Covisint now is delving into cutting-edge connected-vehicle technology by providing management services that bind a vehicle owner’s phone identity to his vehicle identity.
"The ability to provision myself to the appropriate phone, to the appropriate vehicle needs to be the foundation of all the stuff (auto makers are) putting (into connected vehicles),’" Covisint Chief Security Officer David Miller tells Ward's at Center for Automotive Research’s Management Briefing Seminars here.
“‘If you try to bake it in afterwards, then you're going to end up having security issues. People find ways to take advantage of the least-secure interfaces.’”
Covisint is pitching its identity-management security scheme to auto makers, with hopes of implementing the service within the year.
The company contends advanced-vehicle-telematics features have security loopholes, because owner identities, and the way they are linked together with the technology systems, are not being managed properly.
Having the owner's identity associated with his vehicle lets him control various functions remotely, such as starting the car or setting the top speed. But such control could be detrimental in the wrong hands, Miller says.

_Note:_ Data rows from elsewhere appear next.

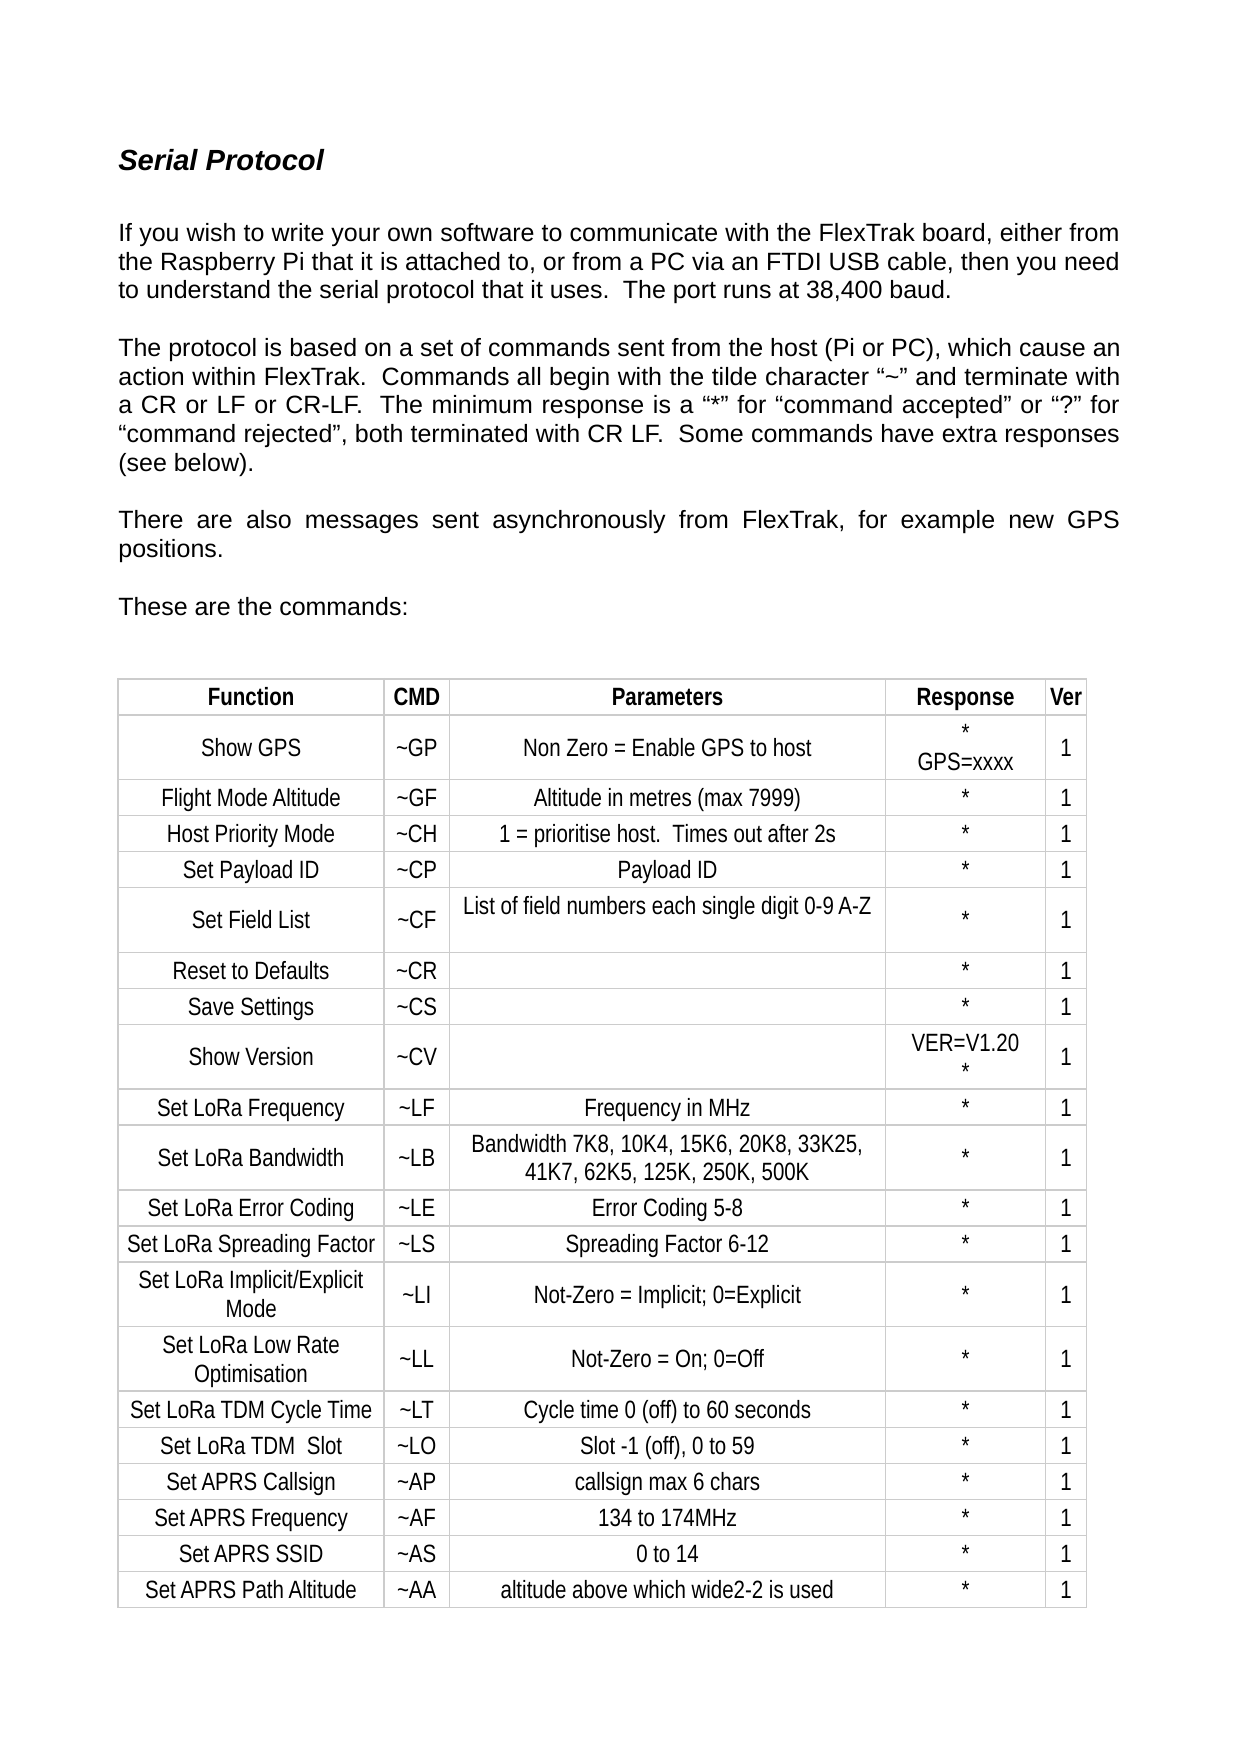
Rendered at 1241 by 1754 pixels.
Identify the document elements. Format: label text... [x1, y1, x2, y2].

table_cell ~CR [385, 953, 449, 987]
table_cell 1 [1046, 1227, 1086, 1261]
table_cell ~CV [385, 1025, 449, 1088]
table_cell 1 [1046, 816, 1086, 851]
text These are the commands: [118, 592, 1122, 620]
table_cell ~LF [385, 1090, 449, 1124]
table_cell * [886, 888, 1045, 951]
table_cell Set LoRa TDM Slot [119, 1428, 383, 1462]
table_cell 1 [1046, 989, 1086, 1023]
table_cell Set APRS Frequency [119, 1500, 383, 1534]
table_cell 1 [1046, 1572, 1086, 1607]
table_header Ver [1046, 680, 1086, 714]
table_header Response [886, 680, 1045, 714]
table_cell 1 [1046, 716, 1086, 779]
table_cell ~GP [385, 716, 449, 779]
table_cell ~CS [385, 989, 449, 1023]
table_cell 1 [1046, 953, 1086, 987]
table_cell ~LO [385, 1428, 449, 1462]
table_cell [450, 1025, 885, 1088]
table_cell 1 [1046, 852, 1086, 887]
table_cell ~AP [385, 1464, 449, 1498]
table_cell * [886, 816, 1045, 851]
table_cell [450, 953, 885, 987]
table_cell ~AA [385, 1572, 449, 1607]
table_cell Set LoRa Error Coding [119, 1191, 383, 1225]
table_cell Non Zero = Enable GPS to host [450, 716, 885, 779]
table_cell 1 [1046, 1327, 1086, 1390]
table_cell Set LoRa TDM Cycle Time [119, 1392, 383, 1426]
table_cell ~CH [385, 816, 449, 851]
table_cell Set LoRa Spreading Factor [119, 1227, 383, 1261]
table_cell 1 [1046, 1025, 1086, 1088]
table_cell ~GF [385, 780, 449, 815]
table_cell * [886, 780, 1045, 815]
table_cell Frequency in MHz [450, 1090, 885, 1124]
subtitle Serial Protocol [118, 143, 1122, 177]
table_cell 1 [1046, 1536, 1086, 1571]
table_cell 1 [1046, 1464, 1086, 1498]
table_cell Slot -1 (off), 0 to 59 [450, 1428, 885, 1462]
table_cell * [886, 1126, 1045, 1189]
table_cell 1 [1046, 1126, 1086, 1189]
table_header CMD [385, 680, 449, 714]
table_cell altitude above which wide2-2 is used [450, 1572, 885, 1607]
table_cell * [886, 1227, 1045, 1261]
table_cell Save Settings [119, 989, 383, 1023]
table_cell VER=V1.20 * [886, 1025, 1045, 1088]
table_cell ~LE [385, 1191, 449, 1225]
text The protocol is based on a set of commands sent from the host (Pi or PC), which cause an action within FlexTrak. Commands all begin with the tilde character “~” and terminate with a CR or LF or CR-LF. The minimum response is a “*” for “command accepted” or “?” for “command rejected”, both terminated with CR LF. Some commands have extra responses (see below). [118, 333, 1122, 477]
table_cell 1 [1046, 1090, 1086, 1124]
table_cell * [886, 989, 1045, 1023]
table_cell ~CF [385, 888, 449, 951]
table_cell * [886, 1536, 1045, 1571]
table_cell List of field numbers each single digit 0-9 A-Z [450, 888, 885, 951]
table_cell ~LB [385, 1126, 449, 1189]
table_cell 1 [1046, 1500, 1086, 1534]
table_cell [450, 989, 885, 1023]
table_cell 0 to 14 [450, 1536, 885, 1571]
table_cell * [886, 1464, 1045, 1498]
table_cell Set APRS SSID [119, 1536, 383, 1571]
table_cell * [886, 1191, 1045, 1225]
table_cell Cycle time 0 (off) to 60 seconds [450, 1392, 885, 1426]
table_cell 1 [1046, 1428, 1086, 1462]
table_cell 1 = prioritise host. Times out after 2s [450, 816, 885, 851]
text There are also messages sent asynchronously from FlexTrak, for example new GPS positions. [118, 505, 1122, 563]
table_cell ~AF [385, 1500, 449, 1534]
table_cell ~AS [385, 1536, 449, 1571]
table_cell Error Coding 5-8 [450, 1191, 885, 1225]
text If you wish to write your own software to communicate with the FlexTrak board, either from the Raspberry Pi that it is attached to, or from a PC via an FTDI USB cable, then you need to understand the serial protocol that it uses. The port runs at 38,400 baud. [118, 218, 1122, 304]
table_cell Show Version [119, 1025, 383, 1088]
table_cell ~LL [385, 1327, 449, 1390]
table_cell Set LoRa Frequency [119, 1090, 383, 1124]
table_cell Set LoRa Implicit/Explicit Mode [119, 1263, 383, 1326]
table_cell * [886, 1327, 1045, 1390]
table_cell * [886, 1090, 1045, 1124]
table_header Parameters [450, 680, 885, 714]
table_cell 1 [1046, 1263, 1086, 1326]
table_cell 1 [1046, 1392, 1086, 1426]
table_cell Spreading Factor 6-12 [450, 1227, 885, 1261]
table_cell 1 [1046, 1191, 1086, 1225]
table_cell * [886, 852, 1045, 887]
table_cell Not-Zero = Implicit; 0=Explicit [450, 1263, 885, 1326]
table_cell Set LoRa Low Rate Optimisation [119, 1327, 383, 1390]
table_cell * [886, 1500, 1045, 1534]
table_cell Show GPS [119, 716, 383, 779]
table_cell Set Payload ID [119, 852, 383, 887]
table_cell Reset to Defaults [119, 953, 383, 987]
table_cell Set APRS Path Altitude [119, 1572, 383, 1607]
table_cell 1 [1046, 780, 1086, 815]
table_cell Payload ID [450, 852, 885, 887]
table_cell ~LS [385, 1227, 449, 1261]
table_cell Set APRS Callsign [119, 1464, 383, 1498]
table_cell 134 to 174MHz [450, 1500, 885, 1534]
table_cell 1 [1046, 888, 1086, 951]
table_cell Set Field List [119, 888, 383, 951]
table_cell Host Priority Mode [119, 816, 383, 851]
table_cell ~LT [385, 1392, 449, 1426]
table_cell Bandwidth 7K8, 10K4, 15K6, 20K8, 33K25, 41K7, 62K5, 125K, 250K, 500K [450, 1126, 885, 1189]
table_cell Not-Zero = On; 0=Off [450, 1327, 885, 1390]
table_cell * GPS=xxxx [886, 716, 1045, 779]
table_cell ~LI [385, 1263, 449, 1326]
table_cell Altitude in metres (max 7999) [450, 780, 885, 815]
table_cell * [886, 1263, 1045, 1326]
table_cell * [886, 1392, 1045, 1426]
table_cell * [886, 1572, 1045, 1607]
table_cell * [886, 1428, 1045, 1462]
table_cell * [886, 953, 1045, 987]
table_cell callsign max 6 chars [450, 1464, 885, 1498]
table_header Function [119, 680, 383, 714]
table_cell ~CP [385, 852, 449, 887]
table_cell Set LoRa Bandwidth [119, 1126, 383, 1189]
table_cell Flight Mode Altitude [119, 780, 383, 815]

Miller sees OEM-installed identity management paving way to connect vehicle owner to his medical history.
For example, when an owner sells his car, some harmless user data may remain stored in the vehicle, such as favorite Pandora radio stations or restaurants. However, the former owner or an identity thief could disable the car so that it won’t start.
"How does a user get his identity? How do you provision someone? How do you de-provision someone?" These are tasks Covisint is prepared to tackle, Miller says.
Similar to what the company is doing in the health-care field, blocking a physician whose license has been revoked from accessing electronic medical files thanks to a partnership with the American Medical Assn., Covisint would use publicly available data to sever the relationship between an owner and his former vehicle.
"Who knows if I sell a car? The state," Miller says. "All that information is public. LexisNexis (search engine) has all this stuff. So I can check your ownership title record on a weekly basis.
And when you sell that car, the second it gets re-titled, I can say your ID isn't going to work with that vehicle. You don't have to do anything."
Covisint's identity-management system also could enable a rental car to instantly recognize the driver’s identity when his phone is connected via Bluetooth to the vehicle’s head unit, giving him access to his Pandora stations, preferred navigation app and other features stored in his own vehicle.
Miller sees such OEM-installed identity management as eventually making a vehicle secure enough to connect the owner to his medical history. Information such as blood type and allergies could be sent to the nearest emergency room in the event of an accident.
However, he cautions, "That's the one thing you can't do if you (don’t) take the security of identity seriously."